Shehada, Danimarka'nın İran ve Afganistan gibi ülkelerden gelen yüzlerce sığınmacının iltica başvurularını reddettiğini ve ülkelerine geri göndermediğini, kamplarda kalanlara okuma ve çalışma izni vermediğini ifade etti.

Macaristan'ın Ukrayna'dan kaçan farklı ırklardan aileleri ayırdığını ve Ukraynalı olmayan eşleri Sırbistan'a sınır dışı edip AB'ye geçişlerini engellediğini aktaran Shehada, bu ülkenin yalnızca Ukraynalı eşlerin geçmesine izin verdiğini vurguladı.

Shehada, Macaristan sınır polisinin Orta Doğu’dan gelen sığınmacılara saldırırken Ukraynalılara kollarını açarak karşıladığını da ifade etti.

Yunanistan sahil güvenliğinin, ülkeye deniz yoluyla ulaşan sığınmacıların yasa dışı geri itilmesi konusunda AB'nin sınır koruma ajansı Frontex ile birlikte hareket ettiğini kaydeden Sheheda, Bulgaristan'da sınır polisinin ülkeye geçen insanlara şiddetle saldırdığını ve onları yasa dışı bir şekilde Türkiye'ye geçmeye zorlamadan önce hayvan kafeslerine kilitlediklerine de şahit olduklarını aktardı.

Sheheda, bu yasa dışı uygulamaların bir kısmının AB tarafından finanse edildiğini ve Avrupa Komisyonu tarafından da görmezden gelindiği ifade etti.

- Avrupa'da yaklaşık 6 milyon Ukraynalı mülteci yaşıyor

BM Mülteciler Yüksek Komiserliğinin son verilerine göre, savaşın başlangıcının ardından 6 milyon 268 bin Ukraynalı mülteci başka ülkelere göç etti.
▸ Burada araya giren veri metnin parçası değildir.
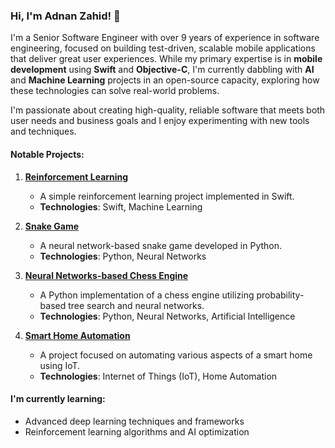 ### Hi, I'm Adnan Zahid! 👋

I'm a Senior Software Engineer with over 9 years of experience in software engineering, focused on building test-driven, scalable mobile applications that deliver great user experiences. While my primary expertise is in **mobile development** using **Swift** and **Objective-C**, I'm currently dabbling with **AI** and **Machine Learning** projects in an open-source capacity, exploring how these technologies can solve real-world problems.

I'm passionate about creating high-quality, reliable software that meets both user needs and business goals and I enjoy experimenting with new tools and techniques.

#### Notable Projects:

1. **[Reinforcement Learning](https://github.com/AdnanZahid/ReinforcementLearning)**
   - A simple reinforcement learning project implemented in Swift.
   - **Technologies**: Swift, Machine Learning

2. **[Snake Game](https://github.com/AdnanZahid/SnakeGame)**
   - A neural network-based snake game developed in Python.
   - **Technologies**: Python, Neural Networks

3. **[Neural Networks-based Chess Engine](https://github.com/AdnanZahid/Chess_Neural_Networks)**
   - A Python implementation of a chess engine utilizing probability-based tree search and neural networks.
   - **Technologies**: Python, Neural Networks, Artificial Intelligence

4. **[Smart Home Automation](https://github.com/AdnanZahid/smart-home-automation)**
   - A project focused on automating various aspects of a smart home using IoT.
   - **Technologies**: Internet of Things (IoT), Home Automation

#### I'm currently learning:
- Advanced deep learning techniques and frameworks
- Reinforcement learning algorithms and AI optimization
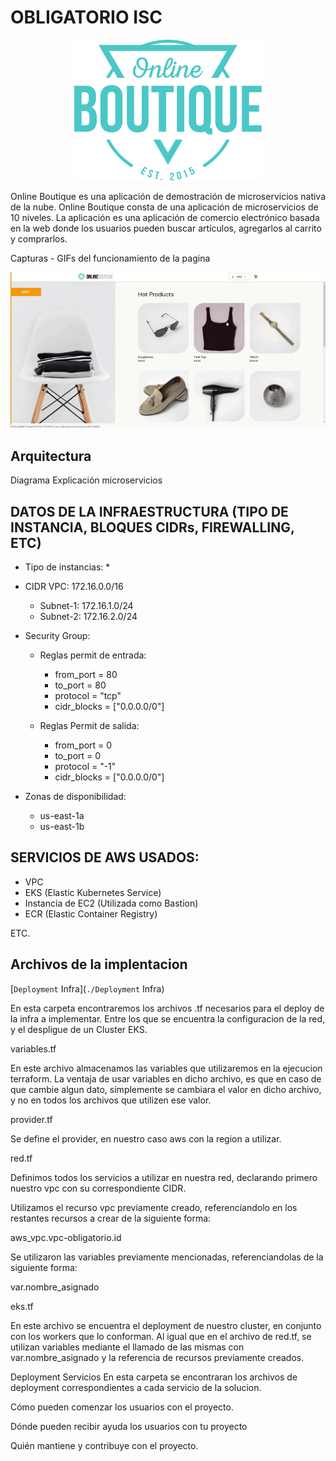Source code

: 
# OBLIGATORIO ISC


<p align="center">
<img src="docs/Hipster_HeroLogoCyan.svg" width="300" alt="Online Boutique" />
</p>

Online Boutique es una aplicación de demostración de microservicios nativa de la nube. Online Boutique consta de una aplicación de microservicios de 10 niveles. La aplicación es una aplicación de comercio electrónico basada en la web donde los usuarios pueden buscar artículos, agregarlos al carrito y comprarlos.

Capturas - GIFs del funcionamiento de la pagina
<p align="center">
<img src="docs/Multimedia1.gif" width="800" alt="Funcionamiento de la página" />
</p>

## Arquitectura
  Diagrama
  Explicación microservicios
  
## DATOS DE LA INFRAESTRUCTURA (TIPO DE INSTANCIA, BLOQUES CIDRs, FIREWALLING, ETC)

  * Tipo de instancias:
    * 

  * CIDR VPC: 172.16.0.0/16
    * Subnet-1: 172.16.1.0/24
    * Subnet-2: 172.16.2.0/24
    
  * Security Group:
    * Reglas permit de entrada:
      * from_port = 80
      * to_port = 80
      * protocol = "tcp"
      * cidr_blocks = ["0.0.0.0/0"]

    * Reglas Permit de salida:
      * from_port = 0
      * to_port = 0
      * protocol = "-1"
      * cidr_blocks = ["0.0.0.0/0"] 
             
  * Zonas de disponibilidad:
    * us-east-1a
    * us-east-1b

## SERVICIOS DE AWS USADOS:
  * VPC
  * EKS (Elastic Kubernetes Service)
  * Instancia de EC2 (Utilizada como Bastion) 
  * ECR (Elastic Container Registry)

ETC.

## Archivos de la implentacion

[`Deployment` Infra](`./Deployment` Infra)

En esta carpeta encontraremos los archivos .tf necesarios para el deploy de la infra a implementar. Entre los que se encuentra la configuracion de la red, y el despligue de un Cluster EKS.


variables.tf

En este archivo almacenamos las variables que utilizaremos en la ejecucion terraform. La ventaja de usar variables en dicho archivo, es que en caso de que cambie algun dato, simplemente se cambiara el valor en dicho archivo, y no en todos los archivos que utilizen ese valor.

provider.tf

Se define el provider, en nuestro caso aws con la region a utilizar.

red.tf

Definimos todos los servicios a utilizar en nuestra red, declarando primero nuestro vpc con su correspondiente CIDR.

Utilizamos el recurso vpc previamente creado, referenciandolo en los restantes recursos a crear de la siguiente forma:

aws_vpc.vpc-obligatorio.id

Se utilizaron las variables previamente mencionadas, referenciandolas de la siguiente forma:

var.nombre_asignado

eks.tf

En este archivo se encuentra el deployment de nuestro cluster, en conjunto con los workers que lo conforman.
Al igual que en el archivo de red.tf, se utilizan variables mediante el llamado de las mismas con var.nombre_asignado y la referencia de recursos previamente creados.
  
Deployment Servicios
En esta carpeta se encontraran los archivos de deployment correspondientes a cada servicio de la solucion.

Cómo pueden comenzar los usuarios con el proyecto.

Dónde pueden recibir ayuda los usuarios con tu proyecto

Quién mantiene y contribuye con el proyecto.
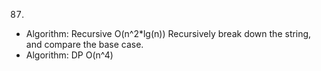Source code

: 87.

- Algorithm: Recursive O(n^2\*lg(n))
  Recursively break down the string, and compare the base case.
- Algorithm: DP O(n^4)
Bunlardan 5 milyon 901 bini Avrupa ülkelerinde kayıt yaptırdı.

Komşu ülke Polonya, en çok Ukraynalı mülteciye ev sahipliği yapan komşu ülkelerin başında gelirken BM'ye göre yaklaşık 1 milyon 639 bin Ukraynalı bu ülkede yaşıyor. Polonya makamlarına göre ise bu rakam, 2 milyona yaklaşmış durumda.

Polonya'da yasal olarak ikamet eden her Ukrayna vatandaşının, Polonya vatandaşlarıyla aynı sağlık hizmetlerine erişimi garanti edilirken bunun finansmanının devlet bütçesinden sağlanması kararlaştırıldı.

Burada, acil masrafları karşılamak için tek seferlik mali yardıma erişebilen Ukraynalılar, aldıkları geçici oturma izniyle çalışma imkanı da buldu.

- Avrupa'da en fazla Ukraynalı Almanya'da yaşıyor

Almanya'da da bugün 1 milyon 87 bin Ukraynalı yaşıyor. Ülkede Ukrayna'dan gelen mülteciler için AB Geçici Koruma Yönergesi uygulamaya konuldu.

Ukrayna'dan gelenlerin kayıt yaptırmaları halinde geçici oturma izni için başvuru imkanı oldu. Bu oturma izni, Ukraynalılara yasal olarak çalışma ve diğer sosyal haklarla ilgili imkan tanıdı.

Öte yandan İngiltere'de 210 bin, İspanya'da 186 bin ve İtalya'da 166 bin civarında Ukraynalı mültecinin yaşadığı BM kayıtlarına geçerken bu kişilerin vize işlemleri, çalışma izinleri ve diğer sosyal haklarla ilgili istisnai hakları olduğu biliniyor.

İsviçre de hızlandırılmış bir kayıt süreci ve özel koruma statüsüyle yaklaşık 75 bin Ukraynalı sığınmacıyı kabul etti.

Statüyü alan kişilere barınma, tıbbi yardım, eğitim yardımı, çalışma imkanı ve aylık nakit yardımı yapıldı.

Irak'ın başkenti Bağdat'ta 19 Ağustos 2003'te, aralarında BM Irak Özel Temsilcisi Sergio Vieira de Mello'nun da bulunduğu 22 yardım çalışanının bombalı saldırıda hayatını kaybetmesi sonucu BM Genel Kurulu'nda 2008'de alınan kararla 19 Ağustos, "Dünya İnsani Yardım Günü" ilan edildi.